Les lundis de l’actualité – Clément Guntern
Europe, 2017. Le Brexit n’est au départ qu’un pari raté du premier ministre David Cameron. Avec le référendum, il espère avoir une arme pour renégocier la relation du Royaume-Uni avec l’Union européenne. A 51.9% des voix, les Britanniques décident de quitter le navire. Le Premier ministre vaincu démissionne, s’estimant être un mauvais capitaine pour le navire britannique qui vogue déjà vers sa nouvelle destination. Theresa May est désignée cheffe du Parti conservateur, puis Première ministre par la reine. La dame était une quasi-inconnue sur le plan national, considérée par les médias comme une personnalité fade et sans reliefs.
Une campagne un peu étrange la mène au sommet de son parti, puis de son pays, comme par un funeste hasard. Il faut dire qu’on l’a poussée à prendre les rênes du parti. D’ailleurs, les autres membres des Tories se trouvent bien heureux de ne pas avoir à diriger la nation dans une période aussi trouble. Theresa May mène vigoureusement son remaniement gouvernemental.
Le temps des déconvenues
Au départ, May se convainc qu’une issue positive des négociations est possible tout en allant dans le sens de la majorité des électeurs: «Brexit means Brexit». Mais l’écueil européen s’avère bien plus important que prévu. La réaction de Bruxelles est une surprise au Royaume-Uni. L’UE se montre forte et soudée. En même temps, de l’autre côté de la Manche, le système politique et administratif britannique souffre d’un grand manque de préparation.
Les déconvenues s’accumulent pour Theresa May, surtout après que les élections législatives, qui devaient raffermir le soutien du parlement à son égard, se sont transformées en piège pour elle. Elle ne gagne pas un soutien franc comme espéré, mais au contraire se trouve contrainte de s’allier avec un turbulant parti nord-irlandais. De plus, les épines se multiplient pour une Première ministre affaiblie: la question nord-irlandaise devient plus que jamais conflictuelle et impossible à régler.
L’irresponsabilité faite parlement
Une fois un accord signé avec les négociateurs européens, la Chambre des communes refuse à plusieurs reprises ce qui avait été proposé par la Première ministre, ainsi qu’une foule d’autres solutions. Même en se rapprochant de la date du précipice, les fronts n’évoluent pas comme escompté par Mme May.
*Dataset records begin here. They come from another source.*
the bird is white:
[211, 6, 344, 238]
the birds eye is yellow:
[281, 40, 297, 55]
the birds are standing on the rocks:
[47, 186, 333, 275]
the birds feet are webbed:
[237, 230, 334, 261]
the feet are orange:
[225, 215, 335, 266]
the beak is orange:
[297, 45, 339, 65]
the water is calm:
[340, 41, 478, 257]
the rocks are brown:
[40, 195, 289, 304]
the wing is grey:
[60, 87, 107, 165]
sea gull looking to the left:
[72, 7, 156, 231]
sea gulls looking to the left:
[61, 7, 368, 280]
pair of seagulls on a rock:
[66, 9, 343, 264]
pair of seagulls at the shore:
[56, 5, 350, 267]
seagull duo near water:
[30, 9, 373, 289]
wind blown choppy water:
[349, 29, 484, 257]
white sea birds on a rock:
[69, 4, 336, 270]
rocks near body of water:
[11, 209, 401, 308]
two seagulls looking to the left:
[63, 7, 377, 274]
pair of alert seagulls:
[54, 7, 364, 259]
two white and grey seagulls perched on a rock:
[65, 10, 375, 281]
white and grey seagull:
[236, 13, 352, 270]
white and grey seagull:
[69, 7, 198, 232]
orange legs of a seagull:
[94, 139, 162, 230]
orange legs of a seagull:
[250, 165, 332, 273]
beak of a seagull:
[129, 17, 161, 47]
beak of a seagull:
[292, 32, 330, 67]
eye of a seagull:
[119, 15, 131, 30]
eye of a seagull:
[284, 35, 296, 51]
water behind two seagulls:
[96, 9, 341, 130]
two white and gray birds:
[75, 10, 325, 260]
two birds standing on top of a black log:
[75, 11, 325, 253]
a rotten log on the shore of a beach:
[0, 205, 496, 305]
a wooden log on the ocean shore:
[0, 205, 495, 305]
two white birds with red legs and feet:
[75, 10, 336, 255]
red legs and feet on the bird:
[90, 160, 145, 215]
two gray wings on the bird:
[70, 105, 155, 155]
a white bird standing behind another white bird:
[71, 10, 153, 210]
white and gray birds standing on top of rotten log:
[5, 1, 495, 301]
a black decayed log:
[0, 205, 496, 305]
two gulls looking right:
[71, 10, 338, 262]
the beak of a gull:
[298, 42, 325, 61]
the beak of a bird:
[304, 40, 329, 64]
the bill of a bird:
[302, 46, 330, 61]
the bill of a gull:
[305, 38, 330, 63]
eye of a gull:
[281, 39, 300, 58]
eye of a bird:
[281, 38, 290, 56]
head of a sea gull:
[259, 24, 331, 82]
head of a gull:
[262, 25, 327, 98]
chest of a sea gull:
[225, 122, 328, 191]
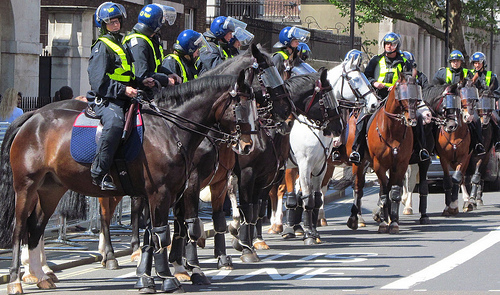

Face à tant d’échecs, la question se pose: est-elle simplement une mauvaise dirigeante, ou alors une sadomasochiste qui aime se prendre revers sur revers? Les médias et l’opinion se sont régulièrement moqués d’elle pour ses maladresses en public et son manque d’aisance. Ne faudrait-il pas la voir plutôt comme une héroïne? Malgré tout ce qu’on a pu lire sur elle, Theresa May n’a pas fui ses responsabilités au moment où tous – y compris David Cameron, le grand responsable du désastre – préféraient être spectateurs du Brexit.
Une figure exemplaire?
Peut-être n’a-t-elle pas été des plus habiles dans les négociations et dans le jeu parlementaire, mais elle encaisse choc sur choc, sans se décourager de trouver une solution pour son pays. Car c’est une dirigeante politique plus courageuse que la normale, qui a toujours dit préférer «faire son travail» que «boire des verres au pub de Westminster». En un sens, elle a accepté de payer pour les années d’hypocrisie du monde politique britannique sur la question européenne: on ne peut pas mettre toute la faute sur l’UE et faire croire au peuple que le Royaume-Uni doit rester dans l’union.
Mme May est indéniablement une figure de courage et de raison dans un royaume plus désuni que jamais et au sein d’un parlement qui ne sait pas ce qu’il veut, plus proche d’une garderie que du pouvoir suprême d’un pays. L’histoire ne manquera pas de l’accuser de tous les maux, mais chacun devra s’accorder pour dire qu’elle a été plus forte et responsable que nombre de personnes au Royaume-Uni.